Training, training and more training. He is in the throws of his adolescence, and at this age it is very common for them to test us in every way, and yes, it seems like they have forgotten all of their former training. Just keep working with him, maybe enroll in a formal obedience class if you're not already in one, to "refresh" his memory. Your patience and persistence will pay off. He'll come around...seems they all do.


----------



## MyBuddy22 (Oct 29, 2010)

sounds about like my Bauer who is almost one.


----------



## junior (Oct 27, 2010)

Guess this is what it's like to have a teenager! I just signed up for a Basic II class and might even look into agility training.


----------



## Deb_Bayne (Mar 18, 2011)

Bayne's personal trainer yesterday said if Bayne appears to have forgotten or doesn't listen, it's back to square one.

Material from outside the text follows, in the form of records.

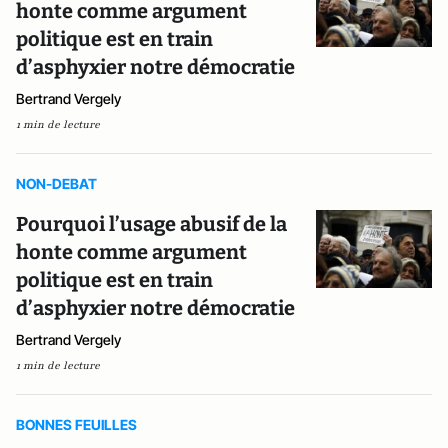
honte comme argument
politique est en train
d’asphyxier notre démocratie
Bertrand Vergely
1 min de lecture
NON-DEBAT
Pourquoi l’usage abusif de la
honte comme argument
politique est en train
d’asphyxier notre démocratie
Bertrand Vergely
1 min de lecture
BONNES FEUILLES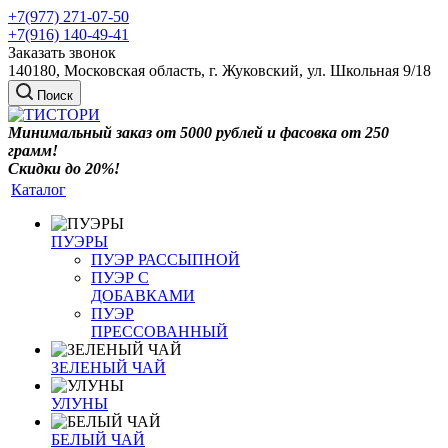
+7(977) 271-07-50
+7(916) 140-49-41
Заказать звонок
140180, Московская область, г. Жуковский, ул. Школьная 9/18
Поиск
Минимальный заказ от 5000 рублей и фасовка от 250
грамм!
Скидки до 20%!
Каталог
ПУЭРЫ
ПУЭР РАССЫПНОЙ
ПУЭР С
ДОБАВКАМИ
ПУЭР
ПРЕССОВАННЫЙ
ЗЕЛЕНЫЙ ЧАЙ
УЛУНЫ
БЕЛЫЙ ЧАЙ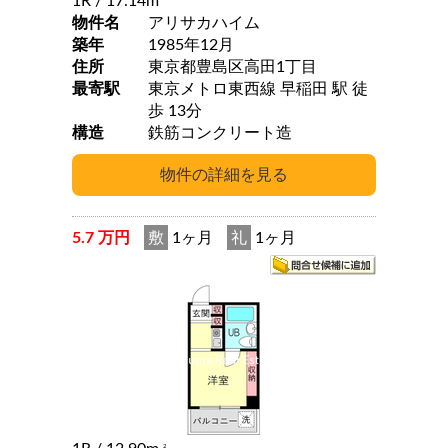
1R
/ 17.14m
物件名
アリサカハイム
築年
1985年12月
住所
東京都豊島区高田1丁目
最寄駅
東京メトロ東西線 早稲田 駅 徒
歩 13分
構造
鉄筋コンクリート造
5.7 万円
敷
1ヶ月
礼
1ヶ月
2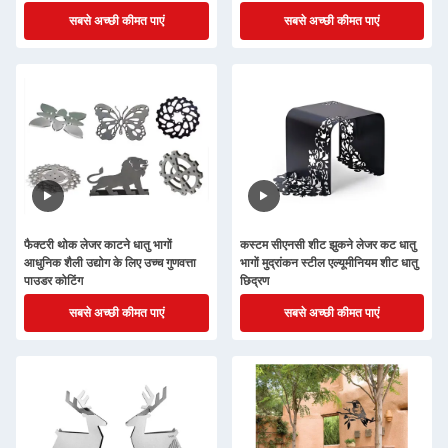
सबसे अच्छी कीमत पाएं
सबसे अच्छी कीमत पाएं
फैक्टरी थोक लेजर काटने धातु भागों
कस्टम सीएनसी शीट झुकने लेजर कट धातु
आधुनिक शैली उद्योग के लिए उच्च गुणवत्ता
भागों मुद्रांकन स्टील एल्यूमीनियम शीट धातु
पाउडर कोटिंग
छिद्रण
सबसे अच्छी कीमत पाएं
सबसे अच्छी कीमत पाएं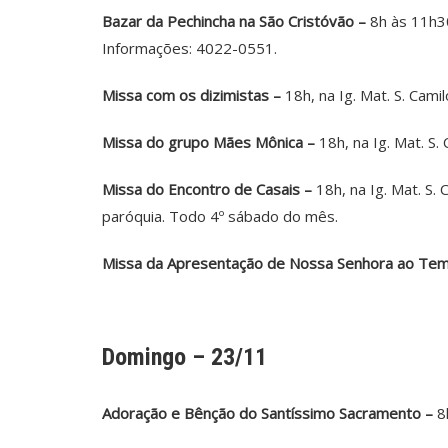
Bazar da Pechincha na São Cristóvão –
8h às 11h30
Informações: 4022-0551.
Missa com os dizimistas –
18h, na Ig. Mat. S. Cami
Missa do grupo Mães Mônica –
18h, na Ig. Mat. S.
Missa do Encontro de Casais –
18h, na Ig. Mat. S.
paróquia. Todo 4º sábado do mês.
Missa da Apresentação de Nossa Senhora ao Temp
Domingo – 23/11
Adoração e Bênção do Santíssimo Sacramento –
8h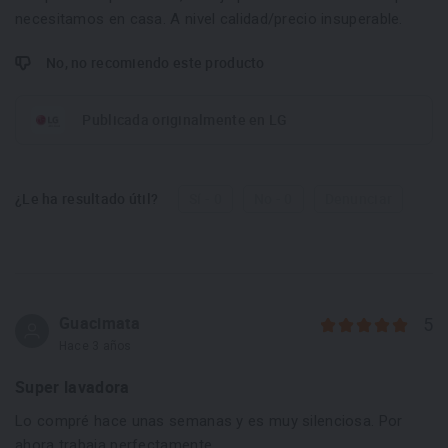
necesitamos en casa. A nivel calidad/precio insuperable.
No, no recomiendo este producto
Publicada originalmente en LG
¿Le ha resultado útil?
Sí - 0
No - 0
Denunciar
Guacimata
5
Hace 3 años
Super lavadora
Lo compré hace unas semanas y es muy silenciosa. Por
ahora trabaja perfectamente.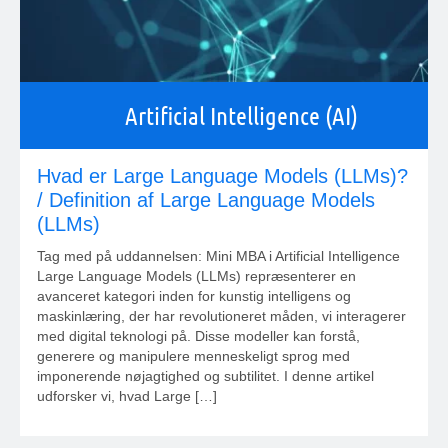
Artificial Intelligence (AI)
Hvad er Large Language Models (LLMs)?
/ Definition af Large Language Models
(LLMs)
Tag med på uddannelsen: Mini MBA i Artificial Intelligence
Large Language Models (LLMs) repræsenterer en
avanceret kategori inden for kunstig intelligens og
maskinlæring, der har revolutioneret måden, vi interagerer
med digital teknologi på. Disse modeller kan forstå,
generere og manipulere menneskeligt sprog med
imponerende nøjagtighed og subtilitet. I denne artikel
udforsker vi, hvad Large […]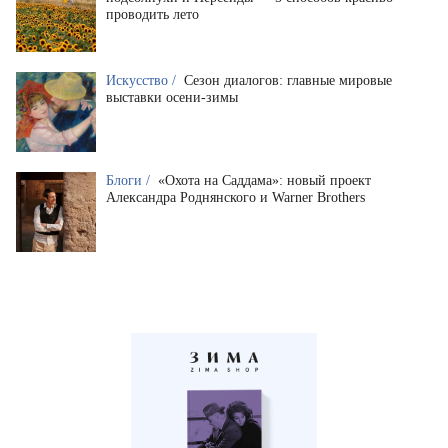
проводить лето
Искусство /
Сезон диалогов: главные мировые
выставки осени-зимы
Блоги /
«Охота на Саддама»: новый проект
Александра Роднянского и Warner Brothers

He'll get it faster but we have to start from beginning. We started this with leash tethering in the house yesterday to calm his puppy energy and wow, it worked great. I can now see the dog we want in the house, calm and easy to handle.


----------



## Loisiana (Jul 29, 2009)

You know how little kids get so excited when you give them a job to do, but teenagers roll their eyes and ignore you? 

Make sure you are consistent in gettting results for what you ask for. If you give a command he has to do it, whether he wants to or not. If he doesn't come when called then make him stay on a long line for awhile so you have total control over him.


----------